EXERCISE:
The reply should be the records repeated exactly, without any images.

SUPPLIED RECORDS:
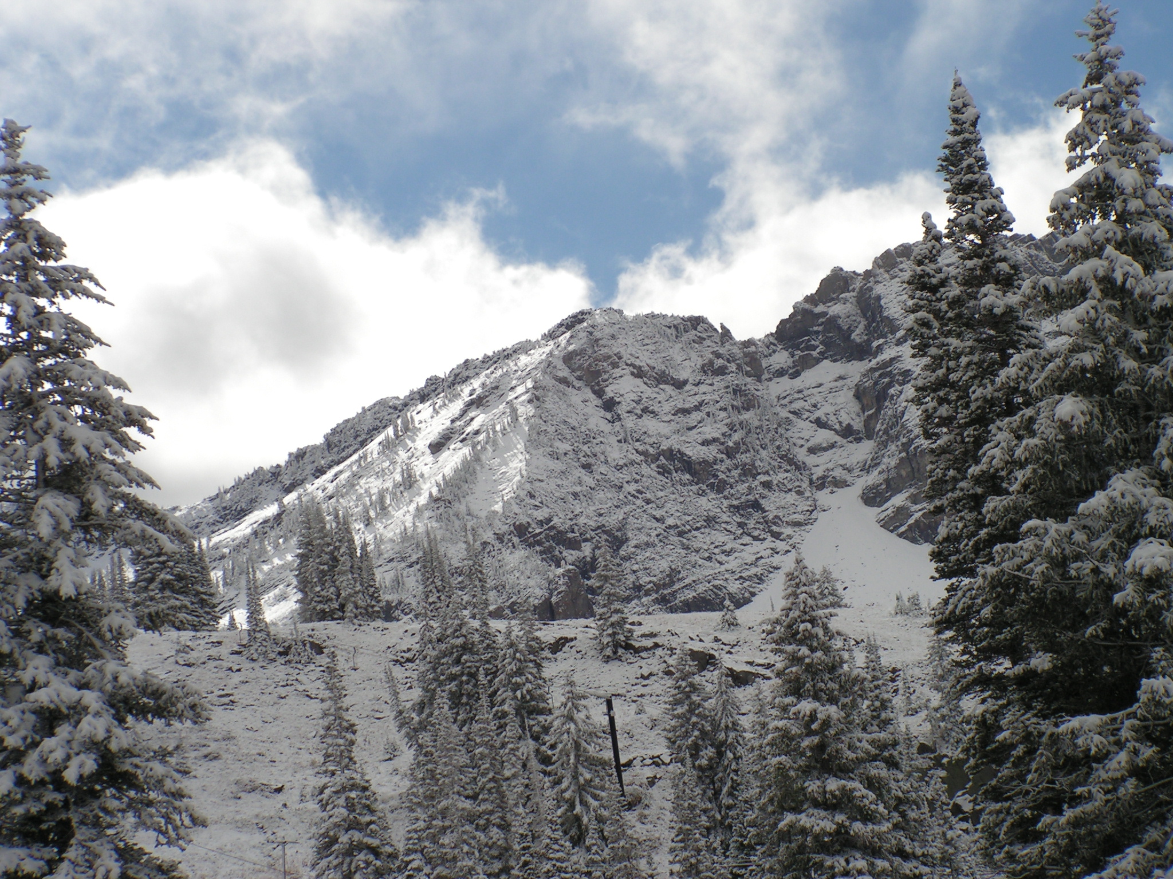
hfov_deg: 18.2
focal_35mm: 108
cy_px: 440
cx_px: 586
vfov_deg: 13.7
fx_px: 3660
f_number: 4.8
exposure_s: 1/1250
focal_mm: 18.1
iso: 64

TASK RESULT:
hfov_deg: 18.2
focal_35mm: 108
cy_px: 440
cx_px: 586
vfov_deg: 13.7
fx_px: 3660
f_number: 4.8
exposure_s: 1/1250
focal_mm: 18.1
iso: 64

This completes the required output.